Dr. S Goes to a Doc For Elbow Pain
MG: You experienced an elbow injury. Managing pain and injuries is a key part of trying to stay healthy, so you can get a cardio buzz every day. Tell us about your experience fixing your elbow.
Dr. S: I went to an orthopedic surgeon for a steroid injection after more conservative measures were ineffective. I started out the appointment by introducing myself to the doc and saying, “I’m a doctor, too. A psychiatrist. So, I know that we all have… bones… inside us.” He snarfed coffee out his nose and I thought, “Hmm. Unplanned mission accomplished!” Then I went on to say I took out my anatomy book and poked all the parts of my elbow and forearm that hurt and decided I must have right-sided lateral epicondylitis as well as a less intense triceps tendonitis. He did an exam and totally agreed! Turns out, one gets this from extending their middle finger too much, which made me cackle but he gave me nothing but crickets in response.
He said steroid injections work temporarily, but they’ve stopped recommending them because the pain comes back. He recommended PT, a wrist splint and needling. Needling is when a misanthropic orthopod sticks a needle into the frayed tendon repeatedly up by the elbow and you bleed out of all the little holes. Reparative immune cells are attracted and, in theory, come help fix the situation…
I sat, still and silent until I figured out how to convey “What the fuck no!” in doctor speak which went something like this:
“I value evidence-based medicine. I aspire to be rational enough to choose needling, but I’m about to vomit at just the thought, so I’m going to go with No. You can not needle my tendon. Holes are disgusting and this remedy sounds reminiscent of leeches, vapors, humors and miasma in the aether. Mainly I’m just grossed out by someone putting holes in my tendon.”
So, I convinced them I was actually an excellent candidate for steroid injections, and I’d get a splint (I really did and I wear it) and learn some PT. My arm feels amazing, but I know it’s not healed yet, so I’m not doing any weights in the workouts with my right arm. I’m imagining that I can still feel it hurt and am behaving accordingly so I don’t re-injure it.
It’s tennis elbow, but a friend of mine called it Doctor’s Elbow, so I’m going with that.
Most cases of Doctor’s Elbow take 12-18 months to heal. That’s way too long.
I want like three exercises max to do that will prevent further injury by strengthening other muscles NOT required when flipping the bird.

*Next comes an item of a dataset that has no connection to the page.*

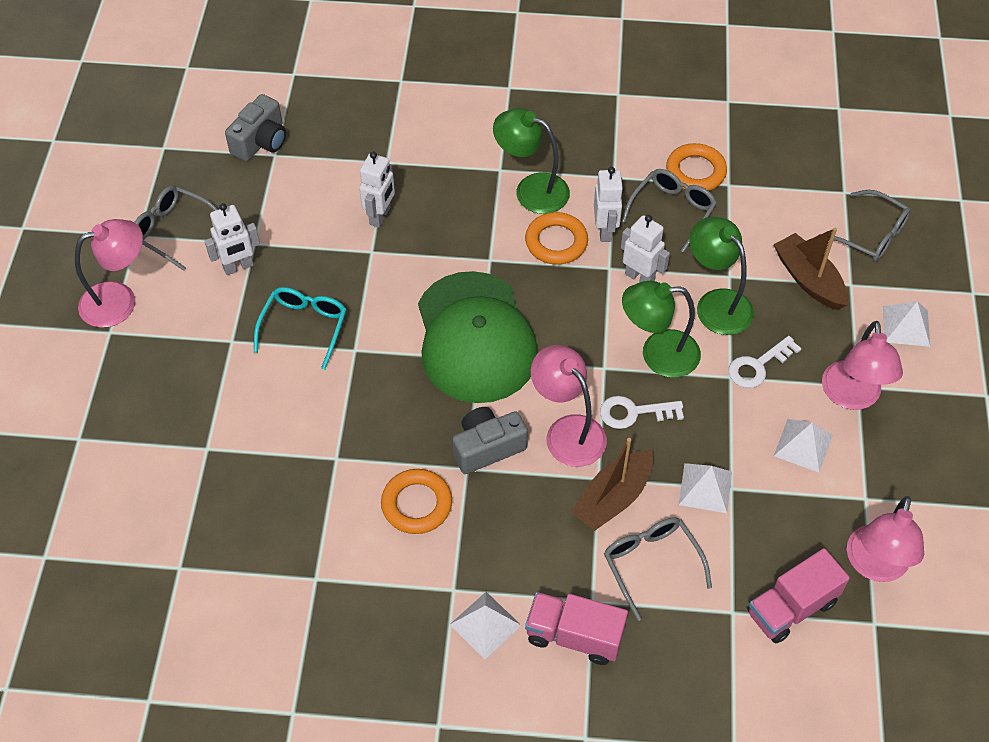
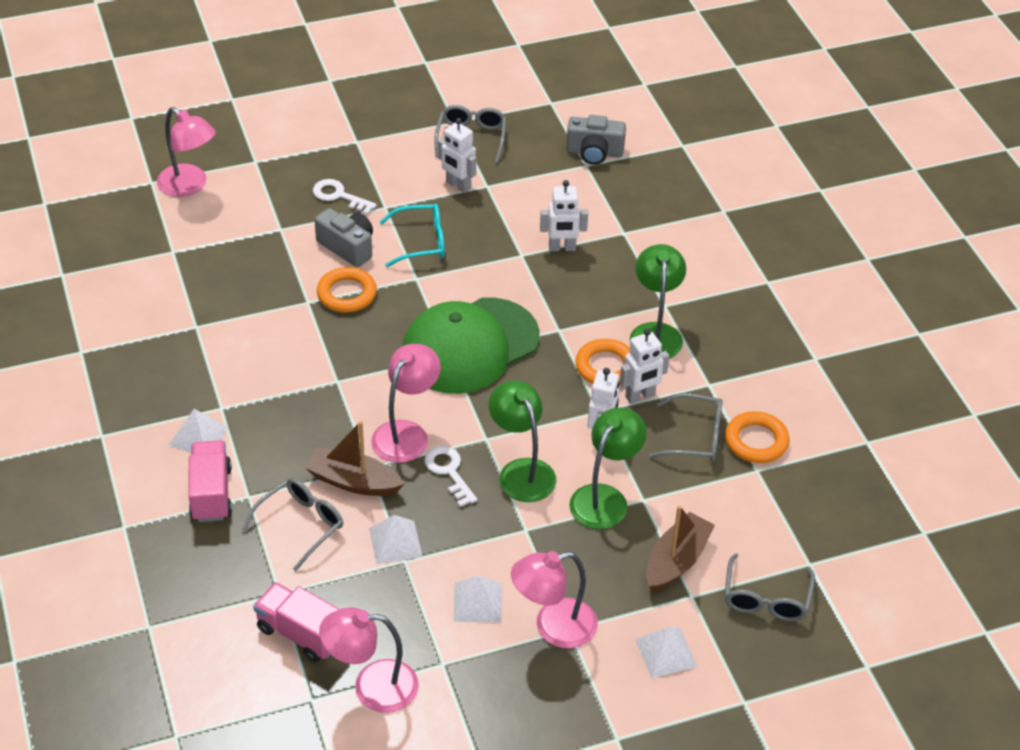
camera: 65 degrees right, 10 degrees down
pink lamp [75,219,143,328] -> pink lamp moved to [157,107,216,197]
orange ring [381,469,452,534] -> orange ring moved to [317,267,377,312]
grey camera [452,407,528,474] -> grey camera moved to [315,208,373,267]
white key [728,336,802,388] -> white key moved to [313,179,377,215]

MG: You have stumbled upon one of the major themes of our opus: trying to minimize pain in the body. As you know, we value exercise that raises our heart rate to 80%+ of HR max, and this often requires pushing muscles, tendons, bones and other assorted parts of the body beyond what they might do while going through daily activities. Most HIIT programs focus primarily on the “high intensity” by trying to push the body as far as it will go. At Cardio High we aim to minimize pain in the joints and muscles. There are a few techniques we use that we believe achieve HIIT with MIN body pain.
1. We use a dynamic warm-up that borrows from Yoga, Corrective Exercise and training for various sports. We focus on constant motion versus static stretches. We start with some of the most simple movements. Slowly warming up the body reduces the risk of muscle or tendon tears. It also helps to reduce the number of micro tears that can lead to soreness.

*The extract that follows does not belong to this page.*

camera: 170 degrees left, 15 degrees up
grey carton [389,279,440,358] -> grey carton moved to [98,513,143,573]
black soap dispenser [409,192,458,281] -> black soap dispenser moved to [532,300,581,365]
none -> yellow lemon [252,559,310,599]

2. We use low impact movements in our HIIT portion of the programming.
3. We train clients to properly decelerate and to land properly when jumping.
4. We employ dynamic stretches and corrective exercise throughout the workouts.
5. We train balance, so falls can be minimized.
6. We do not do any movements that are known for high-injury risk.
7. We advise clients to cut down on sugar and other foods that create inflammation – as inflammation can create body pain.